Start of DATA FOR PROCESSING

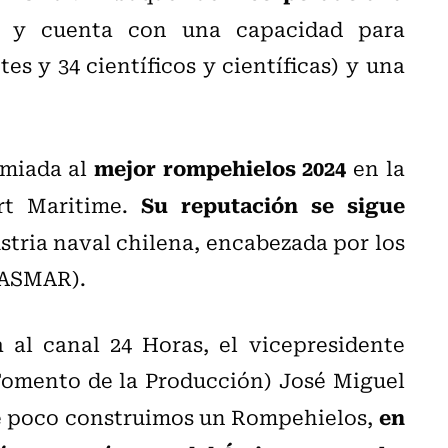
y cuenta con una capacidad para
es y 34 científicos y científicas) y una
mejor rompehielos 2024
miada al
en la
Su reputación se sigue
rt Maritime.
stria naval chilena, encabezada por los
 (ASMAR).
 al canal 24 Horas, el vicepresidente
omento de la Producción) José Miguel
en
e poco construimos un Rompehielos,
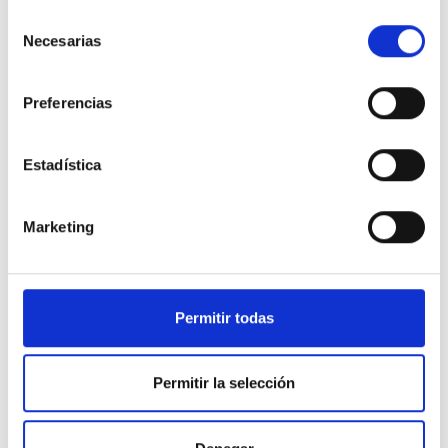
Selección
Necesarias
de
consentimiento
Preferencias
Estadística
Marketing
El
Hyundai Bayon
es otro excelente ejemplo de crossover.
Está equipado con un motor poderoso y muchas
características de seguridad avanzadas, como el asistente
Permitir todas
de mantenimiento de carretera y el control de crucero
adaptativo. El interior está bien diseñado y ofrece una gran
cantidad de espacio y comodidad sin comprometer el
Permitir la selección
estilo moderno.
Por último, otra gran opción es el
Honda CR-V
. Viene con
un motor de cuatro cilindros, una buena dirección y un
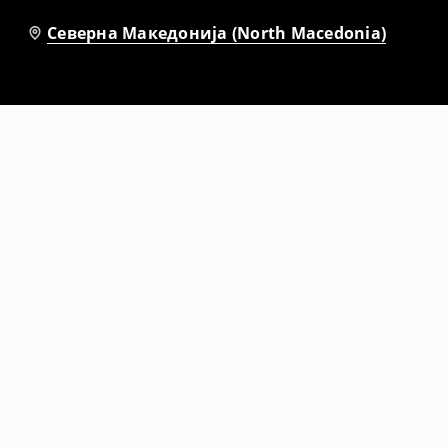
Северна Македонија (North Macedonia)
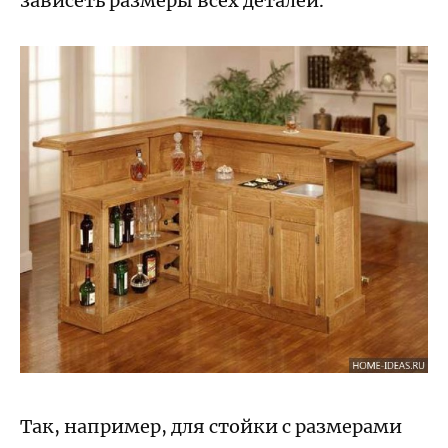
зависеть размеры всех деталей.
Так, например, для стойки с размерами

End of DATA FOR PROCESSING

_TASK PROMPT_.
Each record should be written out again exactly, though without its pictures.

_REPLY TO THE TASK_.
y cuenta con una capacidad para
es y 34 científicos y científicas) y una
mejor rompehielos 2024
miada al
en la
Su reputación se sigue
rt Maritime.
stria naval chilena, encabezada por los
 (ASMAR).
 al canal 24 Horas, el vicepresidente
omento de la Producción) José Miguel
en
e poco construimos un Rompehielos,
Selección
Necesarias
de
consentimiento
Preferencias
Estadística
Marketing
El
Hyundai Bayon
es otro excelente ejemplo de crossover.
Está equipado con un motor poderoso y muchas
características de seguridad avanzadas, como el asistente
Permitir todas
de mantenimiento de carretera y el control de crucero
adaptativo. El interior está bien diseñado y ofrece una gran
cantidad de espacio y comodidad sin comprometer el
Permitir la selección
estilo moderno.
Por último, otra gran opción es el
Honda CR-V
. Viene con
un motor de cuatro cilindros, una buena dirección y un
Северна Македонија (North Macedonia)
зависеть размеры всех деталей.
Так, например, для стойки с размерами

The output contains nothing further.